Document images with source code
++++++++++++++++++++
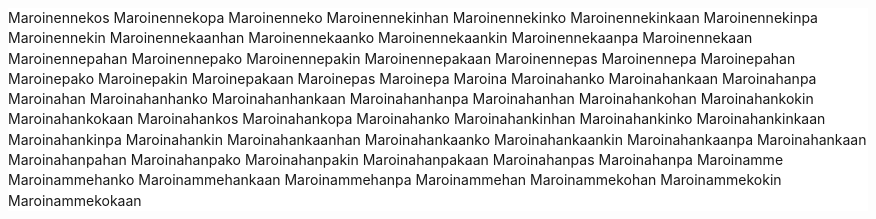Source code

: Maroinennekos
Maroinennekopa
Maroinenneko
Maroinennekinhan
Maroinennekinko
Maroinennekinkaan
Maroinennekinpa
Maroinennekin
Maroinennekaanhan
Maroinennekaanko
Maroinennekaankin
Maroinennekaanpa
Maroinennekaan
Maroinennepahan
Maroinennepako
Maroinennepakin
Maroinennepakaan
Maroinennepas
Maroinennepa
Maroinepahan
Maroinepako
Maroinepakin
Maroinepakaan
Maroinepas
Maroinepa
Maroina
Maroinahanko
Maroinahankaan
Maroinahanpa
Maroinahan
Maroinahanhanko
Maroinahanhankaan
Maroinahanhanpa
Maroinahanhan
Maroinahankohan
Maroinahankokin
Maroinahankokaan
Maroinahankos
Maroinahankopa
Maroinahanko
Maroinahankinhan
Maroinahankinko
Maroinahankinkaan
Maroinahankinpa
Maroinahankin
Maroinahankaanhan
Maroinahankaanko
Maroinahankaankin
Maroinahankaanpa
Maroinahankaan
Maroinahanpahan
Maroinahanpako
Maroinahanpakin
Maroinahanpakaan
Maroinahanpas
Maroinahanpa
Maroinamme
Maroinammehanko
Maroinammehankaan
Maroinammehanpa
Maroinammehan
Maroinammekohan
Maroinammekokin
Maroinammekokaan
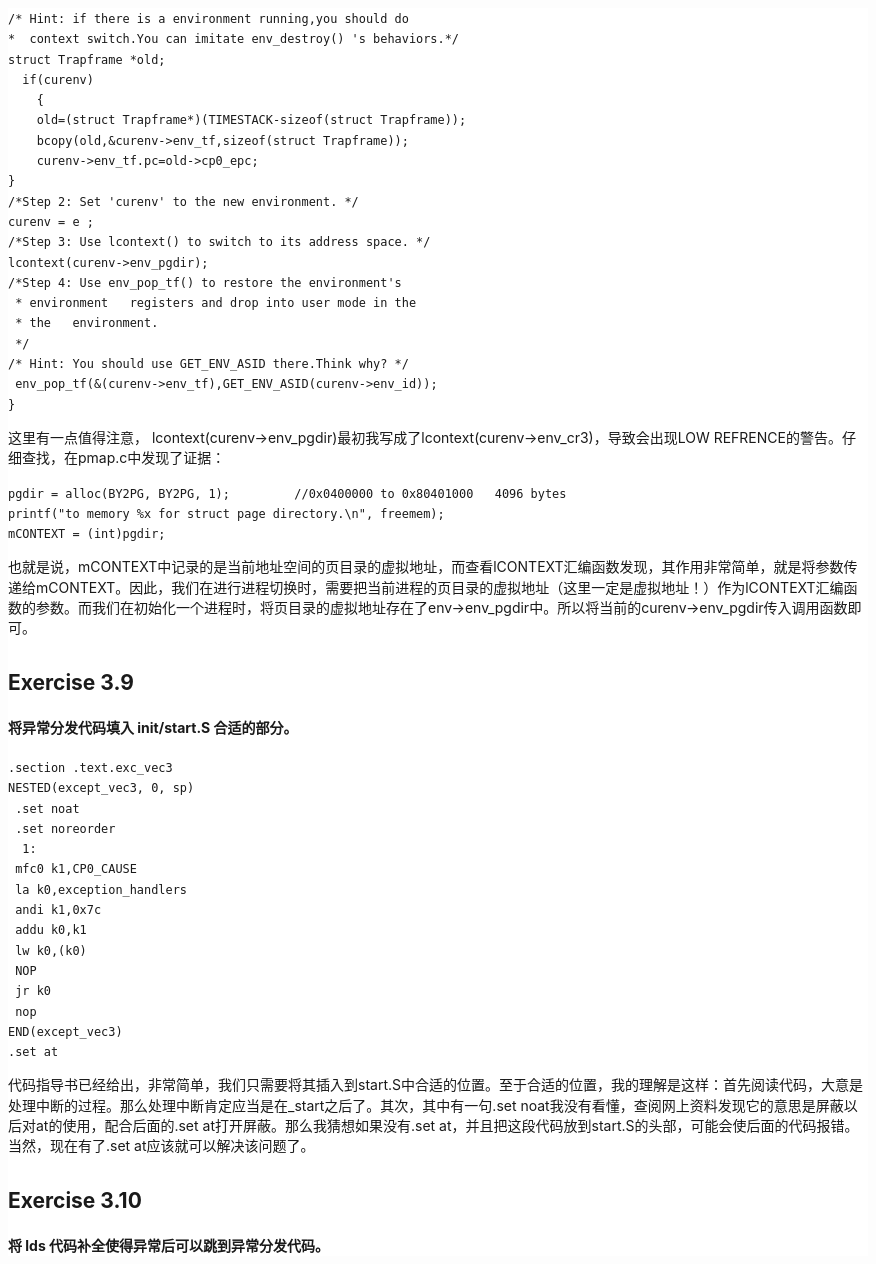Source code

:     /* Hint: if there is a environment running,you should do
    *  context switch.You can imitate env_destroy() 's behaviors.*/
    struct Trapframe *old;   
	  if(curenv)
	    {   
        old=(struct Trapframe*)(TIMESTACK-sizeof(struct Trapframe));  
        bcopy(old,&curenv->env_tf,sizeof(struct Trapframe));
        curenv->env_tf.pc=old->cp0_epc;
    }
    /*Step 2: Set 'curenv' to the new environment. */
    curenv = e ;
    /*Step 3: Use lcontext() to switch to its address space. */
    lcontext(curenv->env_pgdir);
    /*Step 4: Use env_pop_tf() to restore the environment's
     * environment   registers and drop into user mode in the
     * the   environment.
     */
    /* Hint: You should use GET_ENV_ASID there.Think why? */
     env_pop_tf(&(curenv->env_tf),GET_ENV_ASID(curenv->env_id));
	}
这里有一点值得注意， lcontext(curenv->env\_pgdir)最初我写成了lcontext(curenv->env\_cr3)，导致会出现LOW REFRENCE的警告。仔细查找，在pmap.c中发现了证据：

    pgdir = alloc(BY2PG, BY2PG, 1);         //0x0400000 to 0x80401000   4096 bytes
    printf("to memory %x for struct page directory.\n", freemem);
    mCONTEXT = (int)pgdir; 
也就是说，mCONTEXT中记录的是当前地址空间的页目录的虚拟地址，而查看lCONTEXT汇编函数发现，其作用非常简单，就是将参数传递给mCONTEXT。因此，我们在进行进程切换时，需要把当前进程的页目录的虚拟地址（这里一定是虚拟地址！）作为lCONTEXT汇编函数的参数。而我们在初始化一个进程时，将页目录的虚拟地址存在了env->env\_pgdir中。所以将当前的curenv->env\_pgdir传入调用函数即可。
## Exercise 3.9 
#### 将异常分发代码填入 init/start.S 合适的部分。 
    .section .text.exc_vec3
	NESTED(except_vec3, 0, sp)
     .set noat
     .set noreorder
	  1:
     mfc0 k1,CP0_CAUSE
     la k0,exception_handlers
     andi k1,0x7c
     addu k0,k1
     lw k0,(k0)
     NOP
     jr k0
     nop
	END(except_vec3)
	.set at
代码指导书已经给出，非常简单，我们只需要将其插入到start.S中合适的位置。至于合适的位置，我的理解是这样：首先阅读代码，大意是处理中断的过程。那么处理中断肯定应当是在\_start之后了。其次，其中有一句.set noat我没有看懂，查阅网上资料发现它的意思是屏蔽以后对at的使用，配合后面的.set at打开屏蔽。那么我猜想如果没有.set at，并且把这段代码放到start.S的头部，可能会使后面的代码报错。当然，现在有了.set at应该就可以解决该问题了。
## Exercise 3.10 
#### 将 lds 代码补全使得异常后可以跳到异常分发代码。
++++++++++++++++++++
Copy each line above where "switch" appears.

    *  context switch.You can imitate env_destroy() 's behaviors.*/
    /*Step 3: Use lcontext() to switch to its address space. */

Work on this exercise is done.